Het bestuur gaf aan geïnteresseerd te zijn in het aanrekenen van een belasting of toeslag op de inning van GASboetes (hiermee wordt steeds bedoeld: zowel GAS 1, 2, 3, 4 als 5) dan wel in het doorrekenen van aanmaningskosten (eventueel forfaitair) ingeval er niet wettelijk verplichte aanmaningen betreffende GASboetes worden verzonden. Graag leggen wij u deze samenvattende nota voor.
In deze nota worden verschillende (juridische) adviezen voor u samengevat, nu er onzekerheid bestaat over de (grond)wettigheid van dergelijke belasting/toeslag en van dergelijke aanmaningskosten ingeval van GASboetes.
Deze discussie vindt haar oorsprong in het beginsel nulla poena sine lege, nullum crimen sine lege, hetwelk tot gevolg heeft dat een straf enkel door een wet kan worden ingevoerd.

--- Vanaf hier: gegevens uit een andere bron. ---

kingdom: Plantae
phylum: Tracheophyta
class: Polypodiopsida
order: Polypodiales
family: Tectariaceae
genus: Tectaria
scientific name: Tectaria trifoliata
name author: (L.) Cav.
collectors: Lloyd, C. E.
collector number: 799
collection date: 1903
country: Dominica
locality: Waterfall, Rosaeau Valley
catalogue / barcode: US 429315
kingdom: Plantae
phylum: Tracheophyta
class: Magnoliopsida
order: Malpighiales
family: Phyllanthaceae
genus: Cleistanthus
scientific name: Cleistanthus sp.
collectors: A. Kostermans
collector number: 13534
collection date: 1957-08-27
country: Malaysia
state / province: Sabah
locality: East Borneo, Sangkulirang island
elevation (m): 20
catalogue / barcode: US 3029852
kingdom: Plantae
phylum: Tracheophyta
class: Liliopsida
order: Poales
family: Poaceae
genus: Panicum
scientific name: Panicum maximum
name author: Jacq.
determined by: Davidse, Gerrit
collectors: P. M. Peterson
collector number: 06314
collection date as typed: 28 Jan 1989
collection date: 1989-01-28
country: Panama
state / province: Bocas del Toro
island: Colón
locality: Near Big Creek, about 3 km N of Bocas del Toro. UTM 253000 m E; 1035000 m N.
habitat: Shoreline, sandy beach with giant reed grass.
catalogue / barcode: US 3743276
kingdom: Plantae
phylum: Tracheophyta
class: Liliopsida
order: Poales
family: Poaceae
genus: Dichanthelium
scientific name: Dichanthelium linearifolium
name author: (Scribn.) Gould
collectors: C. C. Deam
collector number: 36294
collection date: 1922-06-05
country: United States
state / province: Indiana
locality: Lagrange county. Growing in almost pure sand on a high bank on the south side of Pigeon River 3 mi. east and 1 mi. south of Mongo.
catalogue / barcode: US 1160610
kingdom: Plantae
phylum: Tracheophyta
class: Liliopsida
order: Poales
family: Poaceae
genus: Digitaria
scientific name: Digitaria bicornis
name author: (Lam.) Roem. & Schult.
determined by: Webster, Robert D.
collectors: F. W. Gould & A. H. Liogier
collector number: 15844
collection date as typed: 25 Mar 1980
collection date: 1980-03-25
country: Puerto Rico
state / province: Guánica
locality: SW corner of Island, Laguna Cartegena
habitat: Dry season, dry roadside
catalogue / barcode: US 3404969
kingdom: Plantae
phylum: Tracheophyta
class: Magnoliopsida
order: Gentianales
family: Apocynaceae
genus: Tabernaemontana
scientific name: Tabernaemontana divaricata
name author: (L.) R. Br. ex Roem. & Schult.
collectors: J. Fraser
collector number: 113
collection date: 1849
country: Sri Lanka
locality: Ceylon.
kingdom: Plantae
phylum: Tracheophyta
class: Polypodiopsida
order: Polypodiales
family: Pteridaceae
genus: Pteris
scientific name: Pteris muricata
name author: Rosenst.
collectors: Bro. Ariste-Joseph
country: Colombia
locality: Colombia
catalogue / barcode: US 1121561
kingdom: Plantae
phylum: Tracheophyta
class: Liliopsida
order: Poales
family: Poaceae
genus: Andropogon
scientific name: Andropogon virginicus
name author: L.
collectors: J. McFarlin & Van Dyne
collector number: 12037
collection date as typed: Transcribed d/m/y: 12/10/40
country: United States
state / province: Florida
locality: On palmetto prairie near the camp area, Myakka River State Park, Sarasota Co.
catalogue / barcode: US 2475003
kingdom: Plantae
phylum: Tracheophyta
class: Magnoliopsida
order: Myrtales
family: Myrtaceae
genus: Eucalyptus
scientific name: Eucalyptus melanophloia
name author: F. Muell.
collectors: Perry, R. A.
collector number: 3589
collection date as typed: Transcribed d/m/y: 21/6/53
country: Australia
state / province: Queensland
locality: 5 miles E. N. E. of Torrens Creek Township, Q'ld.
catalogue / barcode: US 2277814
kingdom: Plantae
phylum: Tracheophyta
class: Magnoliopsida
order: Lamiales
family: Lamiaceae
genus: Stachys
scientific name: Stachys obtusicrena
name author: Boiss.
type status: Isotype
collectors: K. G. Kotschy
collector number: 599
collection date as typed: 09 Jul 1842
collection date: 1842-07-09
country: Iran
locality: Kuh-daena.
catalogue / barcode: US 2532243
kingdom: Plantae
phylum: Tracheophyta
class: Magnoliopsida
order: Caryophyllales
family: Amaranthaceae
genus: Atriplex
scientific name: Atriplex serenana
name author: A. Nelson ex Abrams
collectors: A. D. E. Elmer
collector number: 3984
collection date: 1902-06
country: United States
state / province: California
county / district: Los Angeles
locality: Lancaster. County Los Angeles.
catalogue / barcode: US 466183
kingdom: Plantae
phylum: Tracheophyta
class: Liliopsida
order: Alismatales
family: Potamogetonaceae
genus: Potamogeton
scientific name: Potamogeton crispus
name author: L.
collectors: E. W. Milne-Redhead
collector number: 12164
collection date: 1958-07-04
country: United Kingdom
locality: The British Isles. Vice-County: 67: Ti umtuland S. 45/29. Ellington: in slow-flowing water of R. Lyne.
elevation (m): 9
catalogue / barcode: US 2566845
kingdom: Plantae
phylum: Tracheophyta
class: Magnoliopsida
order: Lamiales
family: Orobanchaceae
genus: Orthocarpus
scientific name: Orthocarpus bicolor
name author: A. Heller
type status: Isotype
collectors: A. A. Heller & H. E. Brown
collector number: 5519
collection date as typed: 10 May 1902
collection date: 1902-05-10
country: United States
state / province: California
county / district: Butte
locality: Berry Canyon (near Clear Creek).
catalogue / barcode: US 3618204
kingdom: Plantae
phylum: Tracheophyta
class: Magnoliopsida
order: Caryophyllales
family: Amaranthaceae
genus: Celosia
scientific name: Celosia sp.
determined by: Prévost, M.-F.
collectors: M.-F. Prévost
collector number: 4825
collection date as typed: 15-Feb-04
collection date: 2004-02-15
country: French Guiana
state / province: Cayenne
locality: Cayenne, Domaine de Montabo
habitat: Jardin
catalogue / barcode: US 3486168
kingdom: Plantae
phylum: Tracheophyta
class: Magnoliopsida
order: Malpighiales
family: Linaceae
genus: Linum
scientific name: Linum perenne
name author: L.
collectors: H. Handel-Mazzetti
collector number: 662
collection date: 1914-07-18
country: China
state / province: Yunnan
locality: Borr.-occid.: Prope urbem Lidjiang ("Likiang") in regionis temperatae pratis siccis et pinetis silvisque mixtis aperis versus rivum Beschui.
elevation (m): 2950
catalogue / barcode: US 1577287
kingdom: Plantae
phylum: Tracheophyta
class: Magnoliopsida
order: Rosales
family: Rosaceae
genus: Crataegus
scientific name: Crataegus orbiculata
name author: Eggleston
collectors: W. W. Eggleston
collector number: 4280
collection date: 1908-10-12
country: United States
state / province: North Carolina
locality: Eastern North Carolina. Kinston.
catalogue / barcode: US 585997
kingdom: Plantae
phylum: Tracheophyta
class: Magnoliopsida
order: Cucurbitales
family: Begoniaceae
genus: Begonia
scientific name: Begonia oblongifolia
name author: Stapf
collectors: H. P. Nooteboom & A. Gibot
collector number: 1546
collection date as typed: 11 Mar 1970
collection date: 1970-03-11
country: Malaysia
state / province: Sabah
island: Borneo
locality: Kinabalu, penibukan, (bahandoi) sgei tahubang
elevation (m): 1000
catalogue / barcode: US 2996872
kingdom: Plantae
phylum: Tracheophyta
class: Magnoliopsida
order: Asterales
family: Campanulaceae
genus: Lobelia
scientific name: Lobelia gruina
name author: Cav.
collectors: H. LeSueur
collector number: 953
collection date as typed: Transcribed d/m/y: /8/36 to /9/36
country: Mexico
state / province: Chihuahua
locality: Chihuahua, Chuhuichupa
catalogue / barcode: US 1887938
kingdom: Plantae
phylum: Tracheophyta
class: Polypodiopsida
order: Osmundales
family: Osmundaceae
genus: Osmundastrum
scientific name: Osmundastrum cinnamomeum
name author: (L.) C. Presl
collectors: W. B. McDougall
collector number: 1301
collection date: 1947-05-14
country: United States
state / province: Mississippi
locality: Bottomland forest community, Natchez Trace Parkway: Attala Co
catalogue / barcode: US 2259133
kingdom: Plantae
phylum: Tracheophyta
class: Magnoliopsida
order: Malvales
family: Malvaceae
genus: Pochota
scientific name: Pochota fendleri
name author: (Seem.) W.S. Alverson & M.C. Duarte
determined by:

Nu een GASboete als straf kan worden gekwalificeerd en er geen wettelijke grondslag is voor een toeslag daarop dan wel voor het doorrekenen van aanmaningskosten, doet de vraag zich stellen naar de (grond)wettigheid hiervan.
De wetgeving zelf biedt op heden geen uitsluitsel en er is nagenoeg ook nog geen rechtspraak voorhanden, zodat er op heden enkel een weloverwogen beleidsbeslissing kan worden gemaakt aan de hand van relevante standpunten omtrent de problematiek waarbij de risico’s gekend moeten zijn en waarbij hiermee rekening moet worden gehouden.
Het decreet van 30 mei 2008 over de vestiging, de invordering en de geschillenprocedure van provincie- en gemeentebelastingen;
Het decreet lokaal bestuur;
De grondwet.
Als bijlage de nota met een samenvatting van de verschillende adviezen:
Als bijlage de volledige adviezen:
Het college van burgemeester en schepenen neemt kennis van de samenvattende nota en de adviezen. Het college van burgemeester en schepenen geeft opdracht voor verdere voorbereiding en uitwerking van het belastingreglement hiervoor.